Together with Derek Brazell, I have just completed a new book Becoming A Successful Illustrator published by Bloomsbury. As well as preparing aspiring illustrators for the competitive world of professional practice one of the of the underlying aims of was to showcase the work of a diversity of illustrators. Representing the range of contexts that illustration is commissioned for; from the traditional applications of book covers and editorial illustrations for magazines through to relatively more recent formats such as apps for tablets and illustration for animation, brought us as authors into contact with inspirational and interesting practitioners globally.
An additional thrill lay in the opportunity to commission bespoke illustration for each of the six chapter headings. The brief was open: to take the number of the chapter and reflect visually in some way on the content. All images had to be approved by the editor at Bloomsbury. Selecting illustrators for their distinctive visual approaches resulted in a unique collection of memorable images.

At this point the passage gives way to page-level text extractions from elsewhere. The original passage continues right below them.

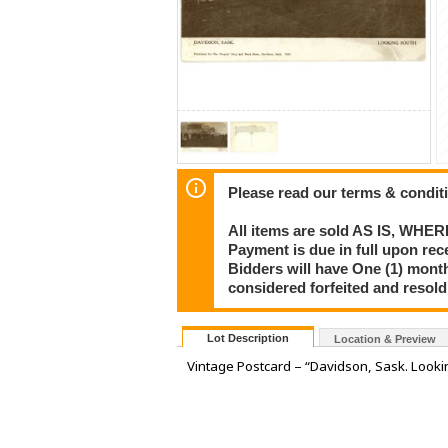
Please read our terms & condit
All items are sold AS IS, WHER
Payment is due in full upon rece
Bidders will have One (1) month
considered forfeited and resol
Lot Description
Location & Preview
Vintage Postcard – “Davidson, Sask. Looki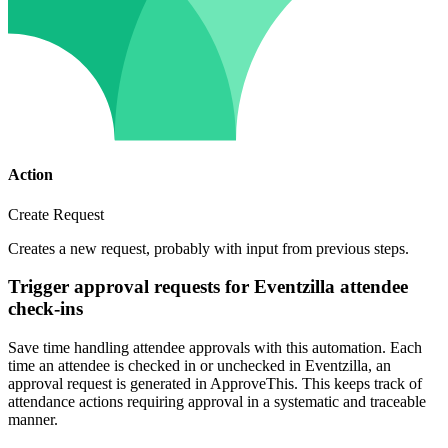
Action
Create Request
Creates a new request, probably with input from previous steps.
Trigger approval requests for Eventzilla attendee
check-ins
Save time handling attendee approvals with this automation. Each
time an attendee is checked in or unchecked in Eventzilla, an
approval request is generated in ApproveThis. This keeps track of
attendance actions requiring approval in a systematic and traceable
manner.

Rob Hodgson is one of my ex-students. Now a respected professional and gold award winning illustrator from the Association of Illustrators in the New Talent category. A combination of drawing, humour, design and selective colour palettes made him a natural choice for Chapter 5 entitled Securing Work. Given potential prejudice that this chapter dealing with contracts and rights may be complicated or boring (it’s not!) it was important to commission a fresh and enticing image to make the content appeal.
How much inspiration did you take from the subjects in your chapter?
I wanted to show each aspect of the chapter being carried out and have the whole process of licensing, delivering a brief, getting paid and talking about money in one image. I took the subjects of the chapter quite literally and visually, but chose to subvert them and thought it would be fun to have the tools for making pictures come to life.
Can you write some words on how you put the image together?
What I usually do with a brief is to read it- then read it again- forget about it- and then come back later and draw everything I can think of that has some relation to it. When it’s all down on the page you start to see what works and what doesn’t. Sometimes images overlap and the meaning changes. The yellow pencil in the shape of a £ symbol was like this- a happy chance that you can take and use.In this case I had a lot of simple images I wanted to use to make one larger image, and so rather than a single image, I chose to break it up into blocks.
First Image
Rob Hodgson -  first visual
Client Image
Rob Hosgdon- Client visual
Final Image
Rob Hodgson- final image
What do you consider ‘success’ as an illustrator?
Ultimately it comes down to artistic fulfilment- it’s all about having a good journey and learning all the time. Money, commercial success, peer respect, artistic integrity are all healthy things as long as you’re driven by the enjoyment of your own work. It’s all about seeing where it goes, learning new skills, solving problems, and watching it evolve. I think learning to enjoy the ride is real success.
Have you taken any tips/useful info from the book?!
There are so many great interviews in the book with very diverse artists and people in the industry who have different careers or opinions about things to me. I think it’s really healthy to see it all from other people’s point of view!